- **Exercise details**
The output must match the entries below exactly, with pictures removed.

[Opening Records provided section]

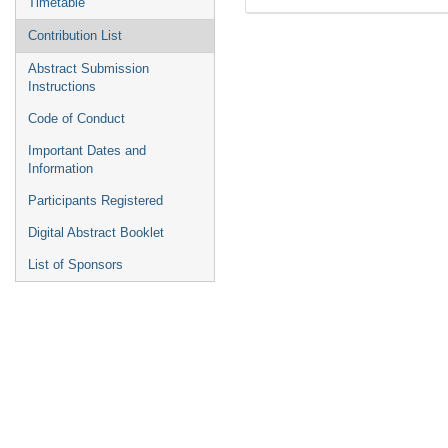
Timetable
Contribution List
Abstract Submission
Instructions
Code of Conduct
Important Dates and
Information
Participants Registered
Digital Abstract Booklet
List of Sponsors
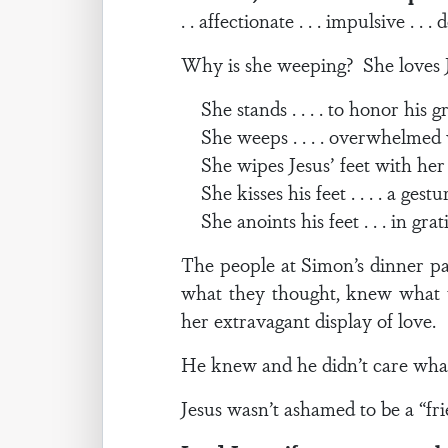
. . affectionate . . . impulsive . . 
Why is she weeping? She loves Je
She stands . . . . to honor his g
She weeps . . . . overwhelmed 
She wipes Jesus’ feet with her hai
She kisses his feet . . . . a gestu
She anoints his feet . . . in gra
The people at Simon’s dinner p
what they thought, knew what 
her extravagant display of love.
He knew and he didn’t care wha
Jesus wasn’t ashamed to be a “fri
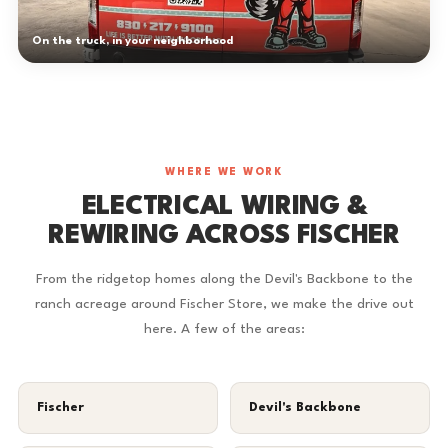
On the truck, in your neighborhood
WHERE WE WORK
ELECTRICAL WIRING &
REWIRING ACROSS FISCHER
From the ridgetop homes along the Devil's Backbone to the
ranch acreage around Fischer Store, we make the drive out
here. A few of the areas:
Fischer
Devil's Backbone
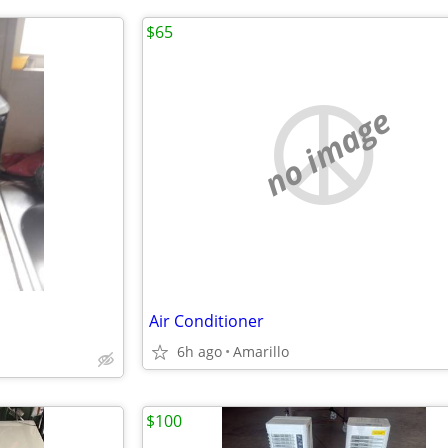
$65
no image
Air Conditioner
6h ago
Amarillo
$100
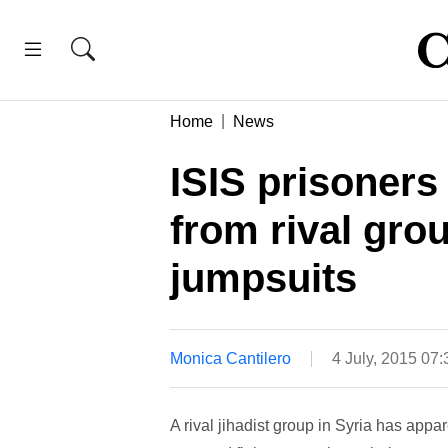
Home
News
ISIS prisoners
from rival gro
jumpsuits
Monica Cantilero
4 July, 2015 07
A rival jihadist group in Syria has appar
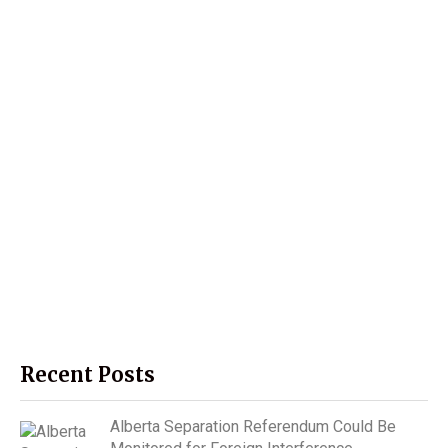
Recent Posts
Alberta Separation Referendum Could Be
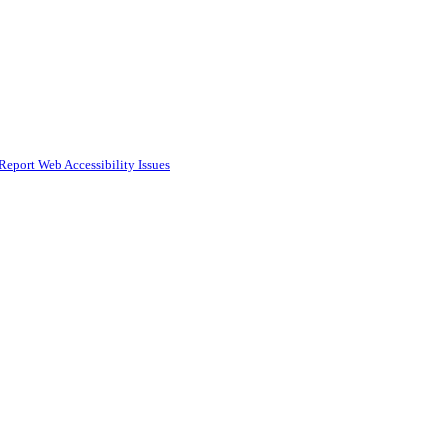
Report Web Accessibility Issues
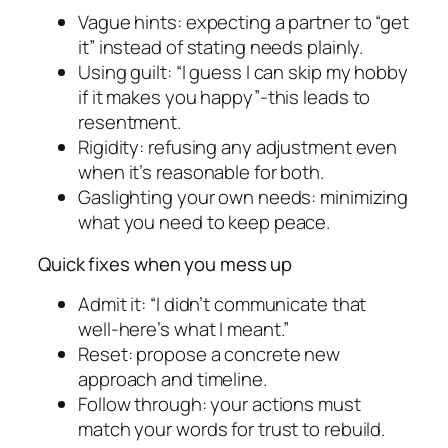
Vague hints: expecting a partner to “get
it” instead of stating needs plainly.
Using guilt: “I guess I can skip my hobby
if it makes you happy”-this leads to
resentment.
Rigidity: refusing any adjustment even
when it’s reasonable for both.
Gaslighting your own needs: minimizing
what you need to keep peace.
Quick fixes when you mess up
Admit it: “I didn’t communicate that
well-here’s what I meant.”
Reset: propose a concrete new
approach and timeline.
Follow through: your actions must
match your words for trust to rebuild.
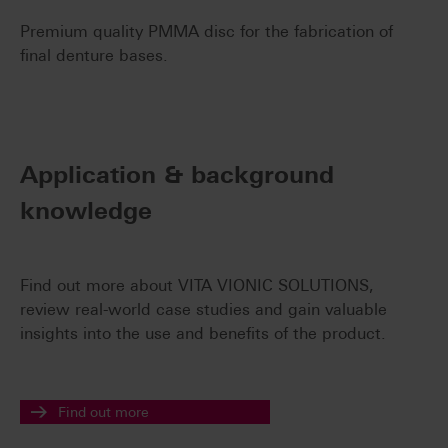
Premium quality PMMA disc for the fabrication of
final denture bases.
Application & background
knowledge
Find out more about VITA VIONIC SOLUTIONS,
review real-world case studies and gain valuable
insights into the use and benefits of the product.
Find out more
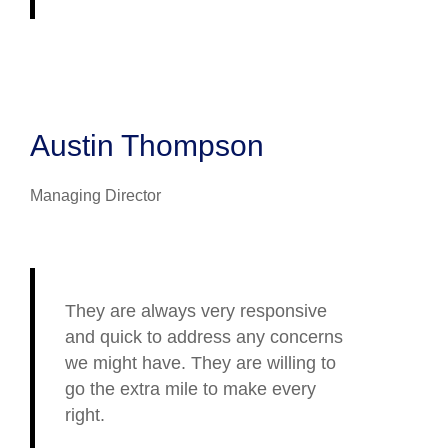
Austin Thompson
Managing Director
They are always very responsive
and quick to address any concerns
we might have. They are willing to
go the extra mile to make every
right.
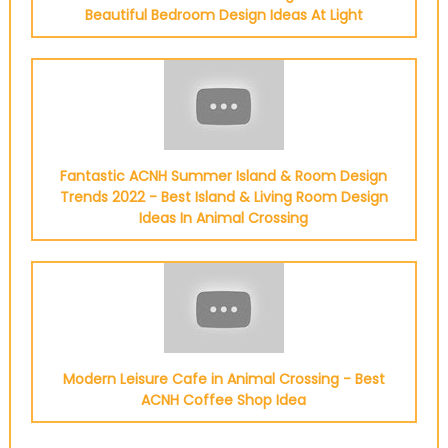
Beautiful Bedroom Design Ideas At Light
Fantastic ACNH Summer Island & Room Design
Trends 2022 - Best Island & Living Room Design
Ideas In Animal Crossing
Modern Leisure Cafe in Animal Crossing - Best
ACNH Coffee Shop Idea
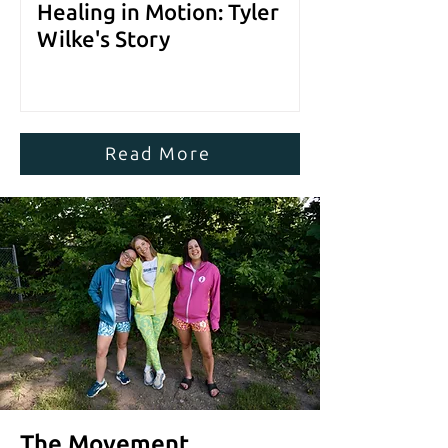
Healing in Motion: Tyler
Wilke's Story
Read More
The Movement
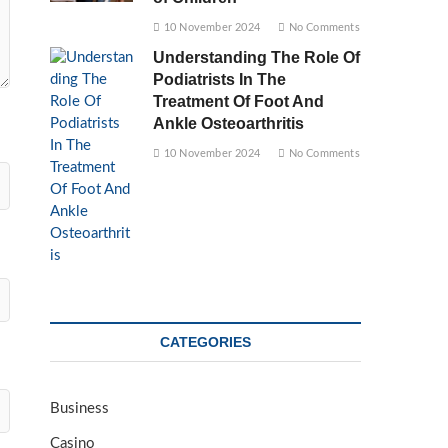
10 November 2024
No Comments
Understanding The Role Of
Podiatrists In The
Treatment Of Foot And
Ankle Osteoarthritis
10 November 2024
No Comments
CATEGORIES
Business
Casino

[Closing Records provided section]

- **Expected output**
Timetable
Contribution List
Abstract Submission
Instructions
Code of Conduct
Important Dates and
Information
Participants Registered
Digital Abstract Booklet
List of Sponsors
. . affectionate . . . impulsive . . 
Why is she weeping? She loves Je
She stands . . . . to honor his g
She weeps . . . . overwhelmed 
She wipes Jesus’ feet with her hai
She kisses his feet . . . . a gestu
She anoints his feet . . . in gra
The people at Simon’s dinner p
what they thought, knew what 
her extravagant display of love.
He knew and he didn’t care wha
Jesus wasn’t ashamed to be a “fri
On the truck, in your neighborhood
WHERE WE WORK
ELECTRICAL WIRING &
REWIRING ACROSS FISCHER
From the ridgetop homes along the Devil's Backbone to the
ranch acreage around Fischer Store, we make the drive out
here. A few of the areas:
Fischer
Devil's Backbone
$65
no image
Air Conditioner
6h ago
Amarillo
$100
Home
News
ISIS prisoners
from rival gro
jumpsuits
Monica Cantilero
4 July, 2015 07
A rival jihadist group in Syria has appar
Recent Posts
Alberta Separation Referendum Could Be
Report Web Accessibility Issues
Vague hints: expecting a partner to “get
it” instead of stating needs plainly.
Using guilt: “I guess I can skip my hobby
if it makes you happy”-this leads to
resentment.
Rigidity: refusing any adjustment even
when it’s reasonable for both.
Gaslighting your own needs: minimizing
what you need to keep peace.
Quick fixes when you mess up
Admit it: “I didn’t communicate that
well-here’s what I meant.”
Reset: propose a concrete new
approach and timeline.
Follow through: your actions must
match your words for trust to rebuild.
Premium quality PMMA disc for the fabrication of
final denture bases.
Application & background
knowledge
Find out more about VITA VIONIC SOLUTIONS,
review real-world case studies and gain valuable
insights into the use and benefits of the product.
Find out more
Austin Thompson
Managing Director
They are always very responsive
and quick to address any concerns
we might have. They are willing to
go the extra mile to make every
right.
Beautiful Bedroom Design Ideas At Light
Fantastic ACNH Summer Island & Room Design
Trends 2022 - Best Island & Living Room Design
Ideas In Animal Crossing
Modern Leisure Cafe in Animal Crossing - Best
ACNH Coffee Shop Idea
Healing in Motion: Tyler
Wilke's Story
Read More
The Movement
10 November 2024
No Comments
Understanding The Role Of
Podiatrists In The
Treatment Of Foot And
Ankle Osteoarthritis
10 November 2024
No Comments
CATEGORIES
Business
Casino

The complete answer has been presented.